To ensure compliance, and minimize the likelihood of fraud, certain procedures should be performed by the holder of the unclaimed property. Generally, these procedures are to:
Perform due diligence,
File mandated reports,
Remit property to the state,
Maintain copies of the reports and supporting documentation for a certain length of time, and
Protect funds until reported and transferred to the state.
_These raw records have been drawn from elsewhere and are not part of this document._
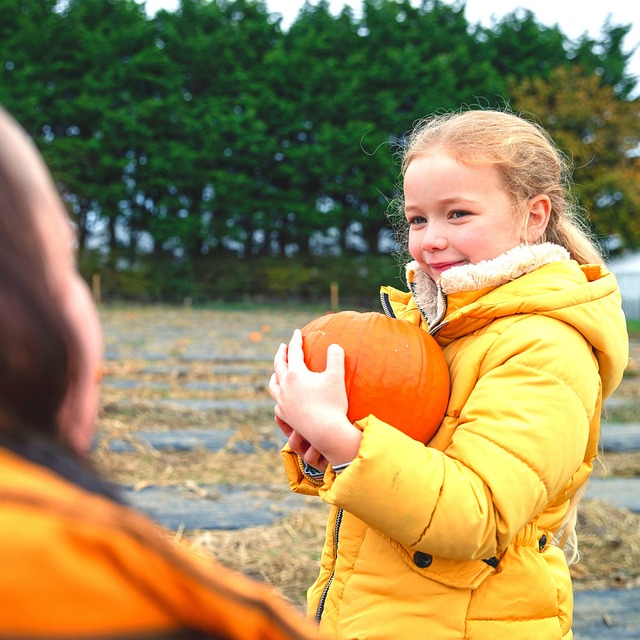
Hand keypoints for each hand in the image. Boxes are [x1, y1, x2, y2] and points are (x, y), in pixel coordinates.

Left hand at [269, 329, 360, 466]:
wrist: (326, 432)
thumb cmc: (333, 403)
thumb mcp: (337, 377)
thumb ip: (336, 357)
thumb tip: (334, 344)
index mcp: (296, 374)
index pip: (294, 352)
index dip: (296, 340)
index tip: (297, 332)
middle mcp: (285, 386)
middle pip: (279, 365)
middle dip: (281, 354)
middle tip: (283, 346)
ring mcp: (283, 402)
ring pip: (273, 384)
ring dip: (275, 374)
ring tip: (276, 371)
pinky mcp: (285, 415)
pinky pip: (277, 403)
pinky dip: (278, 396)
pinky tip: (281, 397)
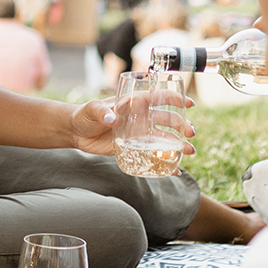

No one industry is exempt from fraud related to these notoriously unmanaged accounts and these simple procedures can significantly minimize the risk. With this being said, it is extremely important to implement internal controls to safeguard a company against such fraud. For example, companies should identify all potential unclaimed funds liabilities, be cognizant of the unclaimed property laws of each state in which the company conducts business, develop and maintain detailed processes and procedures for tracking and reporting unclaimed property, and thoroughly test these internal controls both internally and externally through the use of outside specialists such as CPAs or Certified Fraud Examiners. A company may also consider forming an unclaimed property committee that would be responsible for compliance.
Implementing these procedures can be a life-saver. During unclaimed property examinations, it is common for state administrators to request a copy of the company's written policies and procedures as well as copies of the company's unclaimed property reports filed to the state in order to check that dollar amounts match on all reports. If these dollar amounts do not match as expected, this could be a signal to the state administrator that unclaimed property fraud may be occurring.
Simple steps such as the ones listed above should help avoid risks associated with unclaimed property fraud. With more companies better controlling this tempting source of funds, unclaimed property may no longer be considered the "forgotten money."
Disclaimer: These articles are intended for our friends in the legal, banking and professional services community and merely reflect our observations. These articles should not be construed as legal counsel. Contact an attorney whenever legal advice is needed.